» TASK ITEM:
Select every line of the data below that contains the string "بوليفارد", matching case exactly, and copy each one.

****************************************

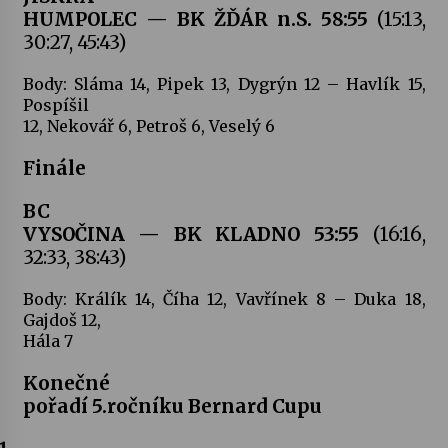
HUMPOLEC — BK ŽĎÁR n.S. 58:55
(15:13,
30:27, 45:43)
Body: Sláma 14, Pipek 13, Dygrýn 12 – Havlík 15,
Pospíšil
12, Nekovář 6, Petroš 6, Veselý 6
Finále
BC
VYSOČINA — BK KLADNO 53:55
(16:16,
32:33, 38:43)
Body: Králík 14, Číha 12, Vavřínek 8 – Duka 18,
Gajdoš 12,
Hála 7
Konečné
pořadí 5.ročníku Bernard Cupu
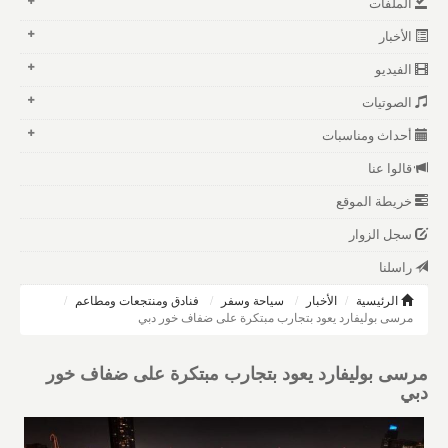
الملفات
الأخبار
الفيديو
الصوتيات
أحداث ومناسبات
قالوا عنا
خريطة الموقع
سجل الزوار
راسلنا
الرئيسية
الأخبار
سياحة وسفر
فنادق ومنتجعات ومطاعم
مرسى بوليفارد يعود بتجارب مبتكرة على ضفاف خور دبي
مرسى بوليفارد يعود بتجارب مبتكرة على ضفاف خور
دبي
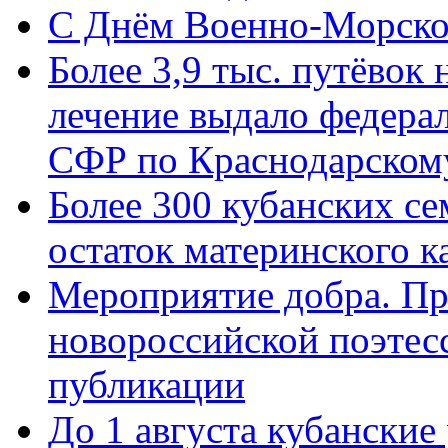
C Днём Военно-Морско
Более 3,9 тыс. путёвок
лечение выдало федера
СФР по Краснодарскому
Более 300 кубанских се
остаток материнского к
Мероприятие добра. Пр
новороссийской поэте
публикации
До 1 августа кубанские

****************************************

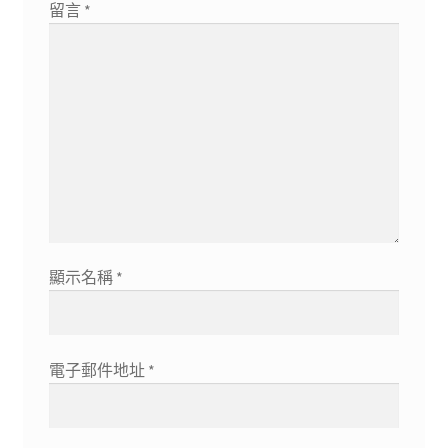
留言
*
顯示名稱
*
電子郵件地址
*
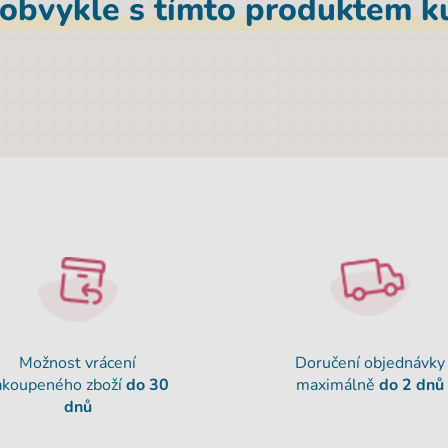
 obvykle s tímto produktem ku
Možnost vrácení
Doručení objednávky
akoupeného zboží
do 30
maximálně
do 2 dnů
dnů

****************************************

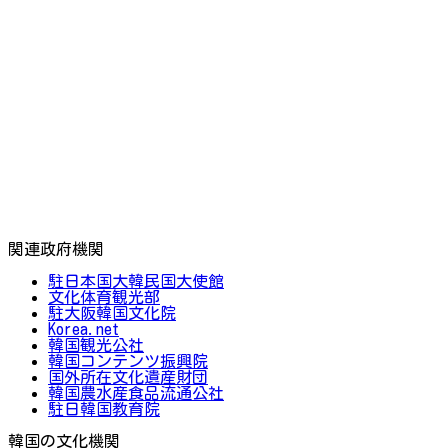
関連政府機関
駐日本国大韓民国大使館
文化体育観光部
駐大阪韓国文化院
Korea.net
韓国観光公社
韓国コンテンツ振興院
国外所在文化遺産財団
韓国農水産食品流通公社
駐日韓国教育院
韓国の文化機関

****************************************

» RESPONSE TO THE EXERCISE:
مرسى بوليفارد يعود بتجارب مبتكرة على ضفاف خور دبي
مرسى بوليفارد يعود بتجارب مبتكرة على ضفاف خور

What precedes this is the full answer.